An attempt to enhance FDCA production was made by using VDH2 integrated with GO M_3–5 (Figure 5). Likewise, FFCA was synthesized as a major intermediate, followed by slow conversion into the target product. After 36 h, FDCA was produced with approximately 90% yield, which was comparable to that obtained by VDH1 coupled with GO (Figure 4). The productivity (around 0.08 g/L h) may have been moderate compared to those of the biocatalytic processes reported previously [11]. For example, it was much higher than those with AAOs (coupled with UPO) [16,36,37] and HMFO [13,38] while being considerably lower than those involving GO M_3–5 [27,28], HmfH [19], and laccase–TEMPO systems [22,23,39]. For example, the FDCA productivities of 0.4–1 g/L h were reported in biocatalytic processes incorporating laccase–TEMPO [22,23,39]. Recent years have seen great advances in the chemically catalytic synthesis of FDCA [40], in spite of some drawbacks, such as harsh reaction conditions and use of environmentally unfriendly catalysts (e.g., metals). For instance, Liguori et al. reported a continuous-flow process based on a heterogenous, resin-supported Pt catalyst, providing access to FDCA in 99% yield at 120 °C within 303 s of residence time; strikingly, the productivity of up to 46 g/L h was achieved [41]. Therefore, biocatalytic production of FDCA is promising but has a long way to go.

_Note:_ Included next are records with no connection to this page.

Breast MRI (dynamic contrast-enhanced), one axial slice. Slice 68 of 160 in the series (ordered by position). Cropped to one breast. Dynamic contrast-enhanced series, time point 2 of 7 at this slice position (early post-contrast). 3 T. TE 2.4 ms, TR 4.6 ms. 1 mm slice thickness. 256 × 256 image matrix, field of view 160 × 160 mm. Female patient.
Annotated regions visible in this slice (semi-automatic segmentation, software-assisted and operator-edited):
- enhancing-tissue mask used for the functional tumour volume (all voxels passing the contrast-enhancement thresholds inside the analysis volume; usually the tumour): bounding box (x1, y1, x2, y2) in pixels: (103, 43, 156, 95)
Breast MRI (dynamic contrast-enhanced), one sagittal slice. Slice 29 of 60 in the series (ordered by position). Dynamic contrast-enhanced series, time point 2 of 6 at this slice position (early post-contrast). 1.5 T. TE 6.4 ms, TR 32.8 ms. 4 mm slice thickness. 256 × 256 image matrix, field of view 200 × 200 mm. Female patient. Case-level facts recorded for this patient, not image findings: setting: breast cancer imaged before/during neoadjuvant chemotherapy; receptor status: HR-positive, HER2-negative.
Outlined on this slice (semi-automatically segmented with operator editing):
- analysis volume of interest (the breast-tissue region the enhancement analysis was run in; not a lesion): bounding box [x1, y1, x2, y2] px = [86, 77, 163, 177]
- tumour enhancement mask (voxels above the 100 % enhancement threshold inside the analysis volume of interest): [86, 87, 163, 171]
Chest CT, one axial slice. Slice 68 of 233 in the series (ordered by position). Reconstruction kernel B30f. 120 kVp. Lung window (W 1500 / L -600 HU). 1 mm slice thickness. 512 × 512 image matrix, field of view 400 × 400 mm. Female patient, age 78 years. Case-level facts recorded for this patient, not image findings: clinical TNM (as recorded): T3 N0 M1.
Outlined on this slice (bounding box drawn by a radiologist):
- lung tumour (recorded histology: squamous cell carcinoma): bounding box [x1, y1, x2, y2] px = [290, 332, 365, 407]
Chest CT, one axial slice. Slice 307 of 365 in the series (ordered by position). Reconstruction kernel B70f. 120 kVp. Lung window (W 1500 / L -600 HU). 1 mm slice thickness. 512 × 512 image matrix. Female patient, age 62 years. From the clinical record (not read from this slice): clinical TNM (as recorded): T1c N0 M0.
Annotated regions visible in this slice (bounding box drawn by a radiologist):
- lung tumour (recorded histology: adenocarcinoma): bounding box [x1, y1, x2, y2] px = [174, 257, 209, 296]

3.4. Biocatalytic Preparative Synthesis of FDCA

Biocatalytic preparative synthesis of FDCA was performed on a 20-mL scale by using GO M_3–5 and E. coli_VDH1_NOX cells (Figure 6). Compared to that on a 2-mL scale, the production of FDCA became more sluggish on a 20-mL scale, likely due to the soluble oxygen limitation on a larger scale. It is well known that the solubility of oxygen (approximately 8 mg/L, namely, 0.25 mM) is pretty low in water [42]. After 52 h, approximately 20.5 mM FDCA was produced, with a 94% yield. Upon the reaction and biocatalyst removal, solvent extraction of FDCA by ethyl acetate was performed three times. The organic phases were combined and evaporated, affording a crude product of approximately 76 mg. According to HPLC analysis (Figure S8), the content of FDCA in the crude product was around 70%, along with 5% FFCA. Likely, some protein impurity may have been present in the crude product. The isolated yield of FDCA approached about 78%.

4. Conclusions

In summary, we developed a biocatalytic route for concurrent production of FDCA from HMF by combining GO M_3–5 CFE and whole cells harboring VDHs in this work. Use of easily prepared CFE and whole cells as biocatalysts would provide economic benefit compared to purified enzymes. Good FDCA yields (>90%) were obtained at 20 mM substrate concentration within 36 h, with a moderate productivity. As compared to the chemical routes, biocatalysis may be particularly suitable for the oxidation of inherently unstable and highly reactive HMF [10], due to mild reaction conditions and exquisite selectivity. The cost of CFE is apparently much lower than that of the purified enzyme since the former is free of the tedious purification process. Currently, the biocatalytic production was performed in a 2/20-mL scale, with a low substrate loading (20 mM). So, it seemed insignificant to estimate the economic benefit of the present system. In the future, the enzyme immobilization and the biocatalyst recycling will be envisaged in pilot/large-scale processes, which may provide economic benefits as well. Although the use of CFE appears to be relatively cost-effective, the downstream work-up procedure remains complicated. So, the immobilization of GO and cells is of great interest, as it not only stabilizes biocatalysts and allows for the catalyst reuse but also greatly simplifies the downstream process. In the biocatalytic oxidation cascade, the oxidation of FFCA was the rate-determining step. Therefore, the discovery of high-activity ALDHs towards FFCA need further work. Direct conversion of cheap biomass such as fructose and glucose into FDCA is of great interest by chemobiocatalysis [43,44].